The Machine Learning Moving Average (MLMA) is a responsive moving average making use of the weighting function obtained Gaussian Process Regression method. Characteristic such as responsiveness and smoothness can be adjusted by the user from the settings.
The moving average also includes bands, used to highlight possible reversals.
🔶 USAGE
The Machine Learning Moving Average smooths out noisy variations from the price, directly estimating the underlying trend in the price.
A higher "Window" setting will return a longer-term moving average while increasing the "Forecast" setting will affect the responsiveness and smoothness of the moving average, with higher positive values returning a more responsive moving average and negative values returning a smoother but less responsive moving average.
Do note that an excessively high "Forecast" setting will result in overshoots, with the moving average having a poor fit with the price.
The moving average color is determined according to the estimated trend direction based on the bands described below, shifting to blue (default) in an uptrend and fushia (default) in downtrends.

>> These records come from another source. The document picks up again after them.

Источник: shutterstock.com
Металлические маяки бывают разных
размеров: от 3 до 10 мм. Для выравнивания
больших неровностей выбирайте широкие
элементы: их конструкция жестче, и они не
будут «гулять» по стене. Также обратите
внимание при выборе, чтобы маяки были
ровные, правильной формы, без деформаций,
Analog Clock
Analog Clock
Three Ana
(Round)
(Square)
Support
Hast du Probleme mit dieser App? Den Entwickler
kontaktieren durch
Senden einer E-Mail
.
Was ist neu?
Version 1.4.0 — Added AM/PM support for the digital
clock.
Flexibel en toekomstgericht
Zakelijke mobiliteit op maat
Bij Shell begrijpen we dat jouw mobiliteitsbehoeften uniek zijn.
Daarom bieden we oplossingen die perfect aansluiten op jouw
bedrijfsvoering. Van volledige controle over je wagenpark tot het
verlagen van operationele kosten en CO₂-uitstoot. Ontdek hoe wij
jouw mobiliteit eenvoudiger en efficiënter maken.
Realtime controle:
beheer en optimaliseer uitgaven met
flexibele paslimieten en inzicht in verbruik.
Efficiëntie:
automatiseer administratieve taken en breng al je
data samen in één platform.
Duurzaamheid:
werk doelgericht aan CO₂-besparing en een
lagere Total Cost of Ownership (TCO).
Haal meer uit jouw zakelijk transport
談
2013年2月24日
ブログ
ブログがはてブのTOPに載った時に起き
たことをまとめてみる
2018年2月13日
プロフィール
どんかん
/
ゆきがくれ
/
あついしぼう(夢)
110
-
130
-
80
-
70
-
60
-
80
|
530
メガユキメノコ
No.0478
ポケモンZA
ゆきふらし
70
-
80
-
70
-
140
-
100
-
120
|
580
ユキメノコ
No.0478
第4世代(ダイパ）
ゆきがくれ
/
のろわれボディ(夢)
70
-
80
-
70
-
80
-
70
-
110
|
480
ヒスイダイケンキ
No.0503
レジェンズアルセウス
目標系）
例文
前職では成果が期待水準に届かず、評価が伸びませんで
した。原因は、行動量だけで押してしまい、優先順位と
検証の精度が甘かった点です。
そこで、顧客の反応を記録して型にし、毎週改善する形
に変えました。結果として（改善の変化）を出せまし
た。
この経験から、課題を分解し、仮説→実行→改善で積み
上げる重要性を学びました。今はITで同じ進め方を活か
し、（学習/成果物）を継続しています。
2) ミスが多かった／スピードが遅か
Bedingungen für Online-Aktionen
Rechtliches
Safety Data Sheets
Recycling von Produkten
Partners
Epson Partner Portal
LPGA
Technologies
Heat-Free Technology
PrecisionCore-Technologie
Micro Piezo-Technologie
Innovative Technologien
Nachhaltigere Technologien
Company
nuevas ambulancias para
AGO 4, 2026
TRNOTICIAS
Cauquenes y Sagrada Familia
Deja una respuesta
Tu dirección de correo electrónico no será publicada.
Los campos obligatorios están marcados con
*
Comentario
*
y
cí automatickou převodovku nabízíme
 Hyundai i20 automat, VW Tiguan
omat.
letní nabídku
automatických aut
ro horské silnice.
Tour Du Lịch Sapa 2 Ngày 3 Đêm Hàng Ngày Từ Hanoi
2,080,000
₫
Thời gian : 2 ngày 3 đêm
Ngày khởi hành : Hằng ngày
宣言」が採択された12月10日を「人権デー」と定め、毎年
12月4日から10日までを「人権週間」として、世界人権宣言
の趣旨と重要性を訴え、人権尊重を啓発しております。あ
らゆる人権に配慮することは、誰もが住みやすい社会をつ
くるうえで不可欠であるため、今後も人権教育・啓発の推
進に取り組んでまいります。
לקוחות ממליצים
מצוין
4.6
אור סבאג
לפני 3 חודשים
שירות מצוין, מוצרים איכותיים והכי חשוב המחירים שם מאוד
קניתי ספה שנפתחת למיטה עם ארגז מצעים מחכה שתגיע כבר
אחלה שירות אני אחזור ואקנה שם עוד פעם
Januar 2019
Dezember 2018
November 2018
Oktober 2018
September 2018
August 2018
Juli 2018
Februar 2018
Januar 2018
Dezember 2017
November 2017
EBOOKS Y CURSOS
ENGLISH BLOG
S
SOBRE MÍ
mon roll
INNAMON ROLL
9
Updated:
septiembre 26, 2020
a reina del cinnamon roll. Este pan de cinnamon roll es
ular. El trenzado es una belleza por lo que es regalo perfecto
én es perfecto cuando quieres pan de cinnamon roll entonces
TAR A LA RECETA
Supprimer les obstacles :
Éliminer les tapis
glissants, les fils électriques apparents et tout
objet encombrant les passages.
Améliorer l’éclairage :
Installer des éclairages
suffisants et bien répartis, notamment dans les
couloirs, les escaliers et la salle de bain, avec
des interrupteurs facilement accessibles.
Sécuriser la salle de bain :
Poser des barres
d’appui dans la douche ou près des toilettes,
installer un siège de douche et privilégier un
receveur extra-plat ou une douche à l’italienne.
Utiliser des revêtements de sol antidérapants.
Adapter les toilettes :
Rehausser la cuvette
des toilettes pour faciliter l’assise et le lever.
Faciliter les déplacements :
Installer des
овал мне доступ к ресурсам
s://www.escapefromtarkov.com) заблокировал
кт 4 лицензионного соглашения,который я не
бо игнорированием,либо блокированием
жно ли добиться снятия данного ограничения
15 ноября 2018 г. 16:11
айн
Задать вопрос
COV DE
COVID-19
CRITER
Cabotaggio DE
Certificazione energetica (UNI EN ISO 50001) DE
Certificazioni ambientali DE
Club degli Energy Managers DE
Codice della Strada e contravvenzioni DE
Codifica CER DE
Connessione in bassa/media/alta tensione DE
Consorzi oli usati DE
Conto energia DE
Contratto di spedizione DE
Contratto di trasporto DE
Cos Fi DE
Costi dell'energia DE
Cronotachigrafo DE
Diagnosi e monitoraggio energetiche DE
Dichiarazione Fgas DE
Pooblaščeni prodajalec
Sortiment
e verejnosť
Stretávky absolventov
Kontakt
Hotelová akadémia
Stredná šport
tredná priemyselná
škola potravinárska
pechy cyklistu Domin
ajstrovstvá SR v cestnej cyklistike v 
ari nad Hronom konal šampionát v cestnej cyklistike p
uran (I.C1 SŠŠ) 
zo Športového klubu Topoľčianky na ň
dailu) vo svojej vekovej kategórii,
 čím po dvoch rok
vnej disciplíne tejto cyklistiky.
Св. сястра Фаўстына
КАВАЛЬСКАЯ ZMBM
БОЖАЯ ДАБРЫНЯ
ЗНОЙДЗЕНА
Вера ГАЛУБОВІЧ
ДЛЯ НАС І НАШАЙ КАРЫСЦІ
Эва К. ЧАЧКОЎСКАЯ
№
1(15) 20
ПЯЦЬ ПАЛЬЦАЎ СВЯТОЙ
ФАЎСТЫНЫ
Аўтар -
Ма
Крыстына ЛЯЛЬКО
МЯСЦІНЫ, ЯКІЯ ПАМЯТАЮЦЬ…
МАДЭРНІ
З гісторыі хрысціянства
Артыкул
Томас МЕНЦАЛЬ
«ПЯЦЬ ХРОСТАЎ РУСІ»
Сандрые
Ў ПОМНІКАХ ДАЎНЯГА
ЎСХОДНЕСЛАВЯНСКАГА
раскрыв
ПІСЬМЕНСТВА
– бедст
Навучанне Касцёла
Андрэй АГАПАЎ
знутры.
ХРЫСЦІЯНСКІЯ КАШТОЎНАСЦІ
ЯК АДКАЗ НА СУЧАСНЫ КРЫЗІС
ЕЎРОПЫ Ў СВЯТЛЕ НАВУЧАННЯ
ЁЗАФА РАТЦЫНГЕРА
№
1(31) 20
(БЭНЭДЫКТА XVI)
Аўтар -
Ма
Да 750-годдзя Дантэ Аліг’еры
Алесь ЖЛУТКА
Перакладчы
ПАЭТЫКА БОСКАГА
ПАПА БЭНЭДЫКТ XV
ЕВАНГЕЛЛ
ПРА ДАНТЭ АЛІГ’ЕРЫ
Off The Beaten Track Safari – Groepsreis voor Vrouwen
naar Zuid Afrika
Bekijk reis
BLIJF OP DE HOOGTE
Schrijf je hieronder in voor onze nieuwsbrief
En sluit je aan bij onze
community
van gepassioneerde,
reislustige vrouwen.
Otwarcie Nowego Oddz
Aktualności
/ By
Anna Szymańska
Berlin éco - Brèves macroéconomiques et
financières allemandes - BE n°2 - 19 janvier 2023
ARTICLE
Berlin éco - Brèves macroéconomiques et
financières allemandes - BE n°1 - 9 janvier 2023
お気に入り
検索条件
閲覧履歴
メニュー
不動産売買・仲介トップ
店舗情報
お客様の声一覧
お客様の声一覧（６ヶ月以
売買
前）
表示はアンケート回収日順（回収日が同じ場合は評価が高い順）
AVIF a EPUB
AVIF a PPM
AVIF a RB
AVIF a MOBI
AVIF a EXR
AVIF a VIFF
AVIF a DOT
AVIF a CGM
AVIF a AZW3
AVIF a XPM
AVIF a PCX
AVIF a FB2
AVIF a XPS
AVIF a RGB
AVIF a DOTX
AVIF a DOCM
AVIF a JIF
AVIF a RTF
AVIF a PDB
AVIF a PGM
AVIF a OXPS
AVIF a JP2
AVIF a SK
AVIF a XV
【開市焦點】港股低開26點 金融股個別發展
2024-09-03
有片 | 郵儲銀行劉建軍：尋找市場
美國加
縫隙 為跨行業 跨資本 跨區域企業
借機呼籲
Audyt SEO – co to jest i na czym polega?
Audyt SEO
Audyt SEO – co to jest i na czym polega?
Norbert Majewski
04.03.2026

The upper and lower extremities represent the range within which price movements likely fluctuate.
Signals are generated when the price crosses above or below the band extremities, with turning points being highlighted by colored circles on the chart.
🔶 SETTINGS
Window: Calculation period of the moving average. Higher values yield a smoother average, emphasizing long-term trends and filtering out short-term fluctuations.
Forecast: Sets the projection horizon for Gaussian Process Regression. Higher values create a more responsive moving average but will result in more overshoots, potentially worsening the fit with the price. Negative values will result in a smoother moving average.
Sigma: Controls the standard deviation of the Gaussian kernel, influencing weight distribution. Higher Sigma values return a longer-term moving average.
Multiplicative Factor: Adjusts the upper and lower extremity bounds, with higher values widening the bands and lowering the amount of returned turning points.